Pour les jeunes vendeurs, l’enjeu est désormais de se professionnaliser. « Il va falloir apprendre à gérer une activité, pas juste à faire du cash », prévient Mathieu, qui envisage de suivre des cours de commerce en ligne. « Sinon, on risque de se faire écraser par les gros acteurs. »
Conclusion
Vinted n’est plus seulement une application de mode. C’est un microcosme économique, à la fois innovant, disruptif et controversé. Il révèle une jeunesse en quête d’autonomie, prête à tout pour sortir du salariat classique. Mais il soulève aussi des questions cruciales sur l’éthique, la régulation, et le sens même de la consommation responsable. Entre opportunité et dérive, la seconde main navigue désormais en eaux troubles, où chaque pull vendu cache une histoire bien plus complexe qu’il n’y paraît.
A retenir
Qui sont les « super-vendeurs » sur Vinted ?

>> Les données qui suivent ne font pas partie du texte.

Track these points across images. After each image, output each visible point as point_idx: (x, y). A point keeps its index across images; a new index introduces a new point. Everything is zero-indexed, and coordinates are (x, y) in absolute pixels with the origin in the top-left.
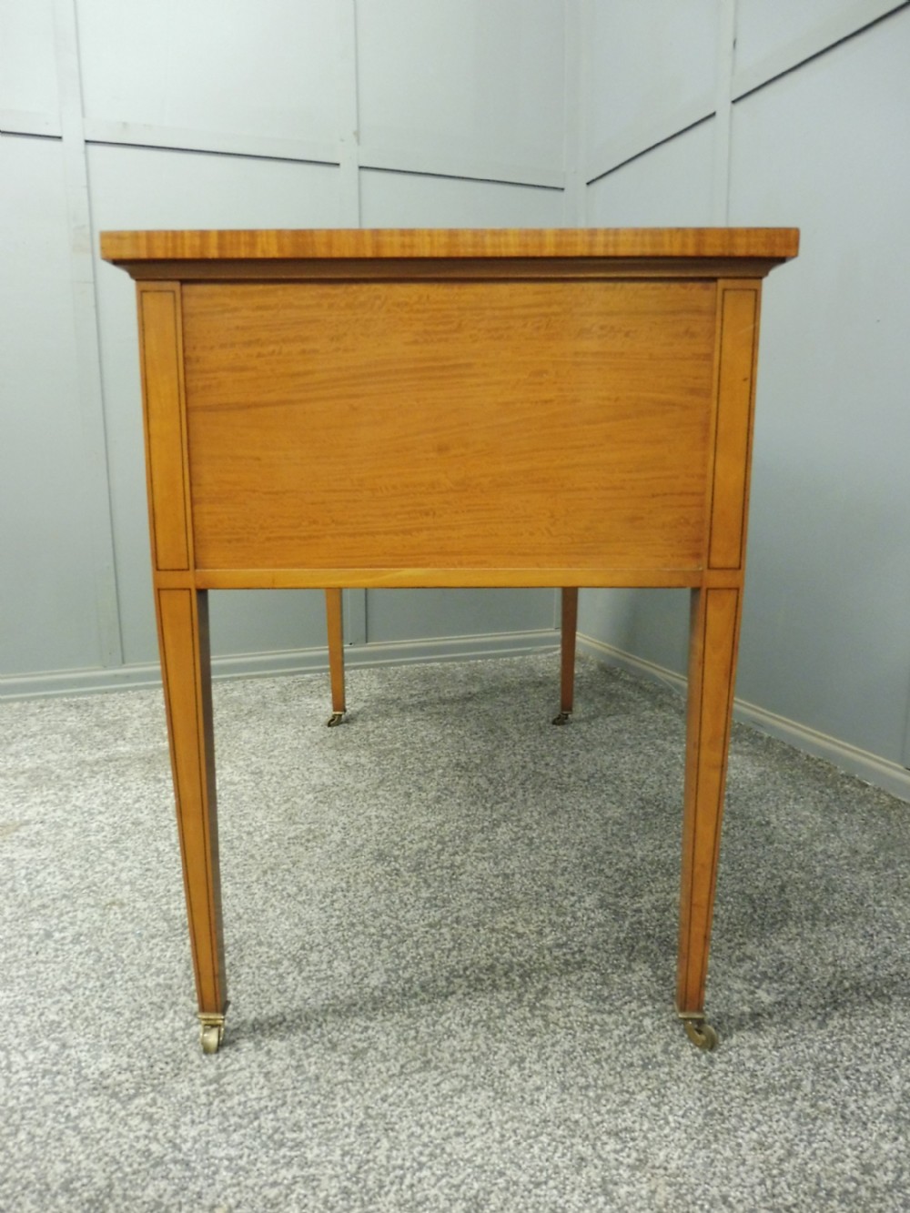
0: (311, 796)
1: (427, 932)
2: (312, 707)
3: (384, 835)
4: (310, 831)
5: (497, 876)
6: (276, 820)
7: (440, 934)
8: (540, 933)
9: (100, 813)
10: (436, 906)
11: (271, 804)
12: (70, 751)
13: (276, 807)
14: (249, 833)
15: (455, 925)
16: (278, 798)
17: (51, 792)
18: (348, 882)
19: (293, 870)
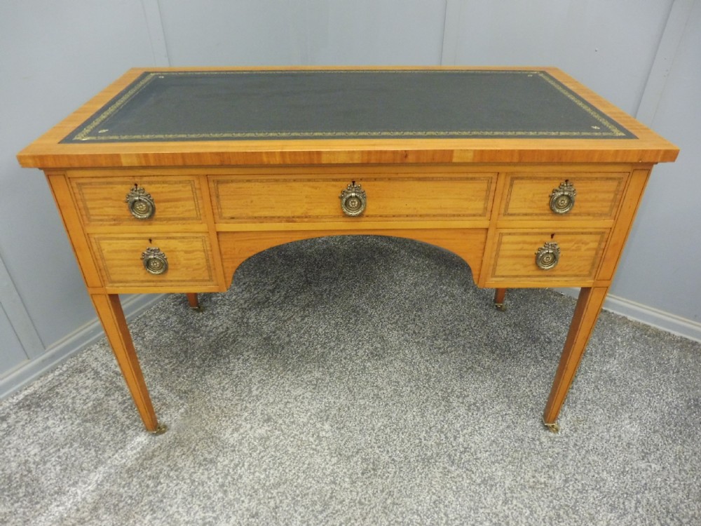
0: (327, 427)
1: (509, 508)
2: (221, 330)
3: (406, 441)
4: (364, 460)
5: (491, 445)
6: (334, 460)
7: (516, 505)
8: (550, 477)
9: (215, 518)
10: (492, 486)
11: (314, 446)
12: (100, 462)
13: (318, 448)
14: (334, 483)
15: (515, 495)
16: (311, 439)
17: (148, 517)
18: (434, 494)
19: (396, 501)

Il s’agit de jeunes utilisateurs, souvent âgés de 17 à 25 ans, qui ont transformé la revente de vêtements en activité économique. Ils achètent en masse, optimisent leurs annonces, et génèrent des chiffres d’affaires mensuels pouvant dépasser les 10.000 euros.
Est-il légal de gagner autant d’argent sur Vinted ?
Oui, à condition de déclarer ses revenus. Dès qu’un utilisateur dépasse un certain seuil de ventes ou de chiffre d’affaires, il peut être considéré comme un vendeur professionnel, soumis aux règles fiscales. La directive européenne DAC7 oblige désormais les plateformes à transmettre ces données aux administrations fiscales.
La seconde main est-elle encore éthique avec ces pratiques ?
C’est une question débattue. Si l’achat-revente réduit le gaspillage textile, l’exploitation de stocks caritatifs ou l’importation en gros nuit à l’esprit initial de solidarité. Le risque est de transformer une économie circulaire en une nouvelle forme de commerce spéculatif.
Peut-on vivre de Vinted ?
Oui, plusieurs témoignages le prouvent. Mais cela demande une discipline, une stratégie, et une gestion rigoureuse. Ce n’est pas un « cash facile », mais un business à part entière, avec ses risques, ses charges, et ses obligations.
Vinted favorise-t-elle les vendeurs professionnels ?
La plateforme a mis en place un statut de vendeur professionnel pour accompagner ces utilisateurs dans leurs démarches fiscales. Elle ne les interdit pas, mais elle cherche à mieux les encadrer, notamment pour garantir la transparence vis-à-vis des acheteurs.